Evan, meanwhile, takes a deep breath, hand still on his face, before he turns around again. His eyes are glossy, but he’s doing his best to keep his tone level, even though she can hear the strain in his. “So, what pizza did you pick?”
“No, we are not pretending like this conversation never happened!”
“Well, I don’t know what else to talk about! You don’t want to move in with me, you jump immediately to the prospect of divorce—”
“I just want you to listen to me and respect my decision!”
“A decision hinging on your family’s approval. Tell me I’m wrong. Please.”
The words are out before she can fully process them. “I can’t marry you.”
The hurt on Evan’s face is acute, like a full-stop punctuation mark. “Okay.”
“Okay?”
Evan’s breath comes out in a shudder and the tears in his eyes threaten to overflow. “I think you’ve made the decision for the both of us. You said what you want, or what you don’t want. That’s all there is to it. Besides, I’m not sure I want to marry into a family whose love is conditional anyway. What if our future kid is gay, or trans, and your mom decides to treat them like she did Nicole? And we have to be cool with that? We have to respect that?”
He’s right and she knows it, but too many words have been thrown around for any rational thought to enter her brain. “Let me deal with my mother.”
“Sure you will.”
The disdain in his voice is crystal clear. “Right,” Dalisay says, her chin wobbling. Her cheeks itch as the tears fall, but she refuses to wipe them clear. “We’re done, Evan.”
He doesn’t move, he just watches her with his hands on his hips, his face red as he holds his breath. His words come out in a rush. “That’s it? We’re breaking up?”
Before she leaves, she turns around and looks at him. It hurts to do so.
“I really had you pegged from the start,” she said. “You don’t know anything about me.”
CHAPTER TWENTY-ONE
It’s been five months since Evan has seen Dalisay.

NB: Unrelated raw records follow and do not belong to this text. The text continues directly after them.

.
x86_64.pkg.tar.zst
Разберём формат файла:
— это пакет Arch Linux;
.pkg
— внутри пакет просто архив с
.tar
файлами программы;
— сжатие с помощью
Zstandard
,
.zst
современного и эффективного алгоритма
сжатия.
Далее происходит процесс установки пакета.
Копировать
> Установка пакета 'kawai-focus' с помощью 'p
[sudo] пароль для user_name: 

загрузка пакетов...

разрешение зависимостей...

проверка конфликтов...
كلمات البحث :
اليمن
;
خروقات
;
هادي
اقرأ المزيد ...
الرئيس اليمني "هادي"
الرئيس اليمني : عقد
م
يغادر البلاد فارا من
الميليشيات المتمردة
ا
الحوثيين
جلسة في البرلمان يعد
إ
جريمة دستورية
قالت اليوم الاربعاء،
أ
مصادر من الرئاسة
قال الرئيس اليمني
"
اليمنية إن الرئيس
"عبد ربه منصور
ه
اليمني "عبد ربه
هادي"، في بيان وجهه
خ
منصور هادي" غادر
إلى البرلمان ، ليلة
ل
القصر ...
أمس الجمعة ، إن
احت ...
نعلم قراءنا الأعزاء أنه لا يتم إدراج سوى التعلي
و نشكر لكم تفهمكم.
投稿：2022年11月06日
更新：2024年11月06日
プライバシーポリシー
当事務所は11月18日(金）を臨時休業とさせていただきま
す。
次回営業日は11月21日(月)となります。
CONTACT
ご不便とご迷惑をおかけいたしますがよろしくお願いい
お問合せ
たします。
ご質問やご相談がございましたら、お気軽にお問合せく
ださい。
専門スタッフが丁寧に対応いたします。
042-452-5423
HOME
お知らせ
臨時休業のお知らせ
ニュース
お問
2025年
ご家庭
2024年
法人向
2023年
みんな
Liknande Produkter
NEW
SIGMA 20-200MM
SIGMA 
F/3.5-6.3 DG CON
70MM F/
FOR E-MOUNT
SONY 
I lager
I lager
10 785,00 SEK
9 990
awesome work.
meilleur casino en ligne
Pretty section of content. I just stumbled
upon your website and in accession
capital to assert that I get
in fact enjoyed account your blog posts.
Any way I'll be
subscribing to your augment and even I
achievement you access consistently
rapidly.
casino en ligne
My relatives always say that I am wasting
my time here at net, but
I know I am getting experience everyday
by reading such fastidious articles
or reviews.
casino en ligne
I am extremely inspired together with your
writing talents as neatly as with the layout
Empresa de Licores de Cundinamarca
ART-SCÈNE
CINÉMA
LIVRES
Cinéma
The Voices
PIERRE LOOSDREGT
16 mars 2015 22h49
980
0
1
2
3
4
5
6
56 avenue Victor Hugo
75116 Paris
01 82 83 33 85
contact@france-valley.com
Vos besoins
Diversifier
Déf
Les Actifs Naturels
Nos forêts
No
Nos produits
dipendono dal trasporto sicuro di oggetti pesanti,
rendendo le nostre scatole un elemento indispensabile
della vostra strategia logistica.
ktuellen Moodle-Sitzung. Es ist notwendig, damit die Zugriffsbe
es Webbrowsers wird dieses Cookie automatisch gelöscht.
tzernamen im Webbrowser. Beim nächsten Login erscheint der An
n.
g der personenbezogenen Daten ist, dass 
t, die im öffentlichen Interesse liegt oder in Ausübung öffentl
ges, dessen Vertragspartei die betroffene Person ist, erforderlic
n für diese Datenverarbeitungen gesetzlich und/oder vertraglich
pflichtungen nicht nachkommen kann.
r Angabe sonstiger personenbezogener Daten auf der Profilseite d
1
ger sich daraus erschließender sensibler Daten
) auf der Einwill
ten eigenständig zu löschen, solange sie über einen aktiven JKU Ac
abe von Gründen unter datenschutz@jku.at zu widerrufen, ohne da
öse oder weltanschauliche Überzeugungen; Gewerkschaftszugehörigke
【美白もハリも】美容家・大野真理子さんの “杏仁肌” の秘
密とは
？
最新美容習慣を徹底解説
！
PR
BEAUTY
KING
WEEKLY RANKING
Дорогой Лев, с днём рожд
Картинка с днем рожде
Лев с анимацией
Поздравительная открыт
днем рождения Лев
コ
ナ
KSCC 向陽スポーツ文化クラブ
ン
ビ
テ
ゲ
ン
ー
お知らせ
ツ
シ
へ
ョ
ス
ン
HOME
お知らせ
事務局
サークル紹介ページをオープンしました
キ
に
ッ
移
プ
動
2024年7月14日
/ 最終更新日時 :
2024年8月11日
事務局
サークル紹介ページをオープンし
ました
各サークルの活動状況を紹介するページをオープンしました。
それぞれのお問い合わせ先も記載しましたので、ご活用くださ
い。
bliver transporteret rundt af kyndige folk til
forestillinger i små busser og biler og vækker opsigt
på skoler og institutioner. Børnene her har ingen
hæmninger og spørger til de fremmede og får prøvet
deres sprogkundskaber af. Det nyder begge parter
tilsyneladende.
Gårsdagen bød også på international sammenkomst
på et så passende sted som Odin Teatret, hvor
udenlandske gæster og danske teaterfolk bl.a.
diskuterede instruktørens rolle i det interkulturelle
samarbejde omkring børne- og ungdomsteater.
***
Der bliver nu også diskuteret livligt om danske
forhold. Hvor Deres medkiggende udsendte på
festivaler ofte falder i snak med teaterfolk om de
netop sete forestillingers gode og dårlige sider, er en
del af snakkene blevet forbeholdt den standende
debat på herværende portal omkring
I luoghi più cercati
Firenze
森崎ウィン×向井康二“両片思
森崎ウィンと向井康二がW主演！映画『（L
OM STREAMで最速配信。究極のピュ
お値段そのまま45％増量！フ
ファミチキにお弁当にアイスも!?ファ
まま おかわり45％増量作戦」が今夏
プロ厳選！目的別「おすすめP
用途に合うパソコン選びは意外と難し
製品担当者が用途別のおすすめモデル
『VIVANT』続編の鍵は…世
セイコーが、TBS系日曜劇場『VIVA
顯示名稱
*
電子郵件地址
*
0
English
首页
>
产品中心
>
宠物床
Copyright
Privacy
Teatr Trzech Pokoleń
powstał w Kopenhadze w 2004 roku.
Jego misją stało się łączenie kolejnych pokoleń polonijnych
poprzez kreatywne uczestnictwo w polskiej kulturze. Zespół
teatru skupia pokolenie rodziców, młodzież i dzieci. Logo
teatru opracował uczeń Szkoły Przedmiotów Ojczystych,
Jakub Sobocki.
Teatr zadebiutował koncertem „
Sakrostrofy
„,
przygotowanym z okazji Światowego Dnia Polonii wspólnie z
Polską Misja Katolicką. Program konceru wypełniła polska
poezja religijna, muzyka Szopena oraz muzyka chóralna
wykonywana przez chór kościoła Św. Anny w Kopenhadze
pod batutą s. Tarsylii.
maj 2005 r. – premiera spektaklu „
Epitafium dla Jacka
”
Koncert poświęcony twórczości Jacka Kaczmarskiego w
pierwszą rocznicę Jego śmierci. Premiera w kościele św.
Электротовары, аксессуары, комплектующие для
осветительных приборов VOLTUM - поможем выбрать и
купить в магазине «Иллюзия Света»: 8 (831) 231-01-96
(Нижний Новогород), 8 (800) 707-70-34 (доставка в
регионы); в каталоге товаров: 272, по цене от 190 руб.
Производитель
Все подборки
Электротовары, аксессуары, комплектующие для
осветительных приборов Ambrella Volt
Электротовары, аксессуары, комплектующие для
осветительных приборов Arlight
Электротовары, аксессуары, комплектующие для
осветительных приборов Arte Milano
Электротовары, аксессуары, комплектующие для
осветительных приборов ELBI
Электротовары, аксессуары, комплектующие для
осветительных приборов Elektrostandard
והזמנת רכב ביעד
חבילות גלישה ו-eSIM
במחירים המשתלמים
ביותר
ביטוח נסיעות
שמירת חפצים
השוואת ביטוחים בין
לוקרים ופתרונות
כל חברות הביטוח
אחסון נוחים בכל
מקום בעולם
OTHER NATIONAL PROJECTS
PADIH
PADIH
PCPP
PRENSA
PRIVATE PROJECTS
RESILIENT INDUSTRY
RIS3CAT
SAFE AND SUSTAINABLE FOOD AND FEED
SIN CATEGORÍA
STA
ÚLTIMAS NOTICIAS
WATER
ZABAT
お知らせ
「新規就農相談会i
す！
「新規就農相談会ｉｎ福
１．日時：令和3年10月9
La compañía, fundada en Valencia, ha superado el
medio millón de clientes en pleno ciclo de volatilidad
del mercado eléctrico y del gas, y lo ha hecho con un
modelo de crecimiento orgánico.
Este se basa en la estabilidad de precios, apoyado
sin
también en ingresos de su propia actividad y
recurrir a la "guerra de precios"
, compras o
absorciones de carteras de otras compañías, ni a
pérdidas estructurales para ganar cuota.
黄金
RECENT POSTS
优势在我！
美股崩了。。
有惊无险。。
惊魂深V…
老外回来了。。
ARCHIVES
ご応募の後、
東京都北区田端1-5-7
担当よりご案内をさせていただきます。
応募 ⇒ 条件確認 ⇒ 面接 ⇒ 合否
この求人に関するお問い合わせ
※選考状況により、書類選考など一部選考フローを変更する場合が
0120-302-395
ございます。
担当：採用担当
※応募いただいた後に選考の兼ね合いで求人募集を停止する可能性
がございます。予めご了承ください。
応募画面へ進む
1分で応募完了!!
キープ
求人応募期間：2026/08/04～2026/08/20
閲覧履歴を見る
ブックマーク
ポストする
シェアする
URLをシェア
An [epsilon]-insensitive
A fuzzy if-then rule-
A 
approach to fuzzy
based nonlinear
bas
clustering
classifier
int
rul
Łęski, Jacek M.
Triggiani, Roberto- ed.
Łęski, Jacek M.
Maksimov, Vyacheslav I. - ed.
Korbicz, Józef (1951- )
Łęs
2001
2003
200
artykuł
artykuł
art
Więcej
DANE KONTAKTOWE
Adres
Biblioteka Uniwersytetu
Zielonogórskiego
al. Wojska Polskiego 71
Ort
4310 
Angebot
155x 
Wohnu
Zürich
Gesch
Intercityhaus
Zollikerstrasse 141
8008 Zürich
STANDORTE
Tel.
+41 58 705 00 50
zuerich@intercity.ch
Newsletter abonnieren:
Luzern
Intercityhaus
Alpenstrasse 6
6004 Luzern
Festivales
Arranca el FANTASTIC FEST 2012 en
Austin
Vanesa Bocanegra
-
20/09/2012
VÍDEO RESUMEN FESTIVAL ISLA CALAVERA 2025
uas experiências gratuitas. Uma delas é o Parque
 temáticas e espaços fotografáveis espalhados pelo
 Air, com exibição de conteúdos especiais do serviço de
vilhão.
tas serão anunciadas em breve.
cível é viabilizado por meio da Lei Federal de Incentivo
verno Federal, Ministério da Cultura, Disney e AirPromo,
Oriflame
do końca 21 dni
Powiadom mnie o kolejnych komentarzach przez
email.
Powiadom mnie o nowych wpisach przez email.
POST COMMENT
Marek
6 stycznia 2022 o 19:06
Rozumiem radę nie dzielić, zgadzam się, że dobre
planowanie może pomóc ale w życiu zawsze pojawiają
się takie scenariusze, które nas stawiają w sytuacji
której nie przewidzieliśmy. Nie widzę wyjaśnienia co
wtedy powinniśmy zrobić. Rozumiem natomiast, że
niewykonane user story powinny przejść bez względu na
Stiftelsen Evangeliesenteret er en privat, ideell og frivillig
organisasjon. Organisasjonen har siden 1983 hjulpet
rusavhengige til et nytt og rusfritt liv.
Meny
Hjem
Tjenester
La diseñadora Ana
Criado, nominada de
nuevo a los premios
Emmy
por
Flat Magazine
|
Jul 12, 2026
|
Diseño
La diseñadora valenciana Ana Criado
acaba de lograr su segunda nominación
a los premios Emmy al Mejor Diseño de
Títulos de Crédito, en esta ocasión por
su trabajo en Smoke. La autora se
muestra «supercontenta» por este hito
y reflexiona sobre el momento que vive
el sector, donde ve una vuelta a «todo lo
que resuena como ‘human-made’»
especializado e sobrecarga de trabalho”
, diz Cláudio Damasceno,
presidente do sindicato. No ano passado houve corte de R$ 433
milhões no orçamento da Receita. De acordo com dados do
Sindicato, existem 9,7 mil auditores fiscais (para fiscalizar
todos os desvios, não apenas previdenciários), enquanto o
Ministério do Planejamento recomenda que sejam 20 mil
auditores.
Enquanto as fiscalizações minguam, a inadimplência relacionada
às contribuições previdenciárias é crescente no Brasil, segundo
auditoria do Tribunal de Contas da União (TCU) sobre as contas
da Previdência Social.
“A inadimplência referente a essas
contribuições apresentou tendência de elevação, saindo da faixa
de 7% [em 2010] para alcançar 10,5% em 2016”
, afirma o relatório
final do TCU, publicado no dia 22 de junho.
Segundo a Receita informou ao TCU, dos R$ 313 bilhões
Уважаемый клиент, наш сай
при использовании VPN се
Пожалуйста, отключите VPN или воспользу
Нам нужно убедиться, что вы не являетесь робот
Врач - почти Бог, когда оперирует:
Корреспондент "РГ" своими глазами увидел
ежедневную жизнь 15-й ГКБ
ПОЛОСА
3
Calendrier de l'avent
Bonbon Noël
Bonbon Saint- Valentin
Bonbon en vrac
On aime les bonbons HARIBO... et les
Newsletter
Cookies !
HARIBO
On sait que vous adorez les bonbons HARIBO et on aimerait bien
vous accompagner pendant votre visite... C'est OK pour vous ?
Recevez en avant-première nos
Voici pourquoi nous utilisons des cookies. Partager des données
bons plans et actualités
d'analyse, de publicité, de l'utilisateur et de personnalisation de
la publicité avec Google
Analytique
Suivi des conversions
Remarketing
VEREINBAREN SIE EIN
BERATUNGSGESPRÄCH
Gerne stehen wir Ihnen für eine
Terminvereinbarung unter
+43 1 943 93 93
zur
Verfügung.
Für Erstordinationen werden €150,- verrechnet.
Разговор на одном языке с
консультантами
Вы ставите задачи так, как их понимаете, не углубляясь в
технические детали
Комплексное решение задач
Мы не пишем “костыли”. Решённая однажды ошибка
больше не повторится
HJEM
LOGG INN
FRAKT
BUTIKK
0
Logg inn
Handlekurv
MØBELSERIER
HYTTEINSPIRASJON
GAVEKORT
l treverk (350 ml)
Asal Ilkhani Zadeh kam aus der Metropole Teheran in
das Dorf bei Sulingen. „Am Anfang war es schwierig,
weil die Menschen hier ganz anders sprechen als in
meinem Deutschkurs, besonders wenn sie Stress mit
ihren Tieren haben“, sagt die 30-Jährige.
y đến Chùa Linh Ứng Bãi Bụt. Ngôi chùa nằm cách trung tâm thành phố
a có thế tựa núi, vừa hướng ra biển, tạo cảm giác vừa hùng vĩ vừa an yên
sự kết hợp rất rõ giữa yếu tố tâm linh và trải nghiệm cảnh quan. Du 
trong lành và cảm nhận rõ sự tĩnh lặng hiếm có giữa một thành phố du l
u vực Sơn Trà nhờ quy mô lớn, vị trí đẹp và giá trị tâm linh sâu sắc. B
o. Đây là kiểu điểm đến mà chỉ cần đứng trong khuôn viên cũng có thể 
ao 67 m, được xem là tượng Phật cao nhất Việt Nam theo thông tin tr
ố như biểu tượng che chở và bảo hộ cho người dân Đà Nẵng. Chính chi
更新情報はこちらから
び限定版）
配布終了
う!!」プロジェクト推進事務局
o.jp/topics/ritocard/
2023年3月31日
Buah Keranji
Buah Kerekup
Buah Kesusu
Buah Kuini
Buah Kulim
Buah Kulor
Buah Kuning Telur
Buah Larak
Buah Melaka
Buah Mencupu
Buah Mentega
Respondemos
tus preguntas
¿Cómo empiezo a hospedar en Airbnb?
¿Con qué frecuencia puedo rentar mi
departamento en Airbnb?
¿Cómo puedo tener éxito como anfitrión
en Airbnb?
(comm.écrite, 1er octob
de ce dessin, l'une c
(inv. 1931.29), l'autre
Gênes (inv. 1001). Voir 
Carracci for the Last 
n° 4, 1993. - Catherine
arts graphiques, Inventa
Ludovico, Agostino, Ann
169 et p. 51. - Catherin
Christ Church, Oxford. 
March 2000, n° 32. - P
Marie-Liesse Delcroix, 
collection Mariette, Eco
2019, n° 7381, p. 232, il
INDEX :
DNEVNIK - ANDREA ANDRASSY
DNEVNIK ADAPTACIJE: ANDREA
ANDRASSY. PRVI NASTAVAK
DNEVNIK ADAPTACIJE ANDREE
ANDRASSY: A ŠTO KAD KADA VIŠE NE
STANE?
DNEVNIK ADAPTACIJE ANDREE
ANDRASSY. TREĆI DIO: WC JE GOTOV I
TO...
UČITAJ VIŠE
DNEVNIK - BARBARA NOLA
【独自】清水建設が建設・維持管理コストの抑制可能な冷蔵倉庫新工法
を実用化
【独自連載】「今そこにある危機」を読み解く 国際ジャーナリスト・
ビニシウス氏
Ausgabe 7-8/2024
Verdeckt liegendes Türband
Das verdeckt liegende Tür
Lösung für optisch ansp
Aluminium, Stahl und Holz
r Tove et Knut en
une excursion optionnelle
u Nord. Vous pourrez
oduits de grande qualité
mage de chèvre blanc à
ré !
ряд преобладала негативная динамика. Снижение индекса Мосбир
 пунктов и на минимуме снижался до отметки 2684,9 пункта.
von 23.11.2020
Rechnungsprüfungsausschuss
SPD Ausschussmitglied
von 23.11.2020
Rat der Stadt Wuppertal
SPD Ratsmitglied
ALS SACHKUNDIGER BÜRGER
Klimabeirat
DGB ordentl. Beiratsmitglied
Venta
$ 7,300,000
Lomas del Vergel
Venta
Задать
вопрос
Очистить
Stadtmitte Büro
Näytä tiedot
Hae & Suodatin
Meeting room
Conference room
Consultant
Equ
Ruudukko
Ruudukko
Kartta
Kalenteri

Five whole-ass lonely, terrible, miserable months.
He replays their breakup over and over in his mind, trying to find any way he might have been able to salvage things, how he might have said something different, something better, chased after her, tried to make it right. But he didn’t. He screwed up. There was no talking to her after that. The night they broke up, he tried calling her, but it went straight to voice mail.
He lay awake all night, psyching himself up to speak to her at work the next day, but he found her desk empty, cleared out. When he asked Naomi, she said that Dalisay had asked to work from home, starting immediately. Nowadays, he only sees her in weekly virtual meetings, but she keeps her camera turned off, and he makes every excuse not to go to the meetings anyway.
A Dalisay-shaped hole has been carved into his life.
There was nothing at his apartment she’d left behind, nothing for her to come back for, no reason for them to see each other again. He didn’t want to give up on her, not like he gave up with Becca, but he’s certain she’s blocked his number by now. If Dalisay didn’t hate him before, he’s pretty sure she hates him now. She doesn’t want to talk to him ever again,she’s made that quite clear. The most interaction they have is formal, stilted, work-related. No more emoticons, no more texts, simply Overnight emails relevant to articles and deadlines and assignments when their departments collaborate. They’re worse than strangers.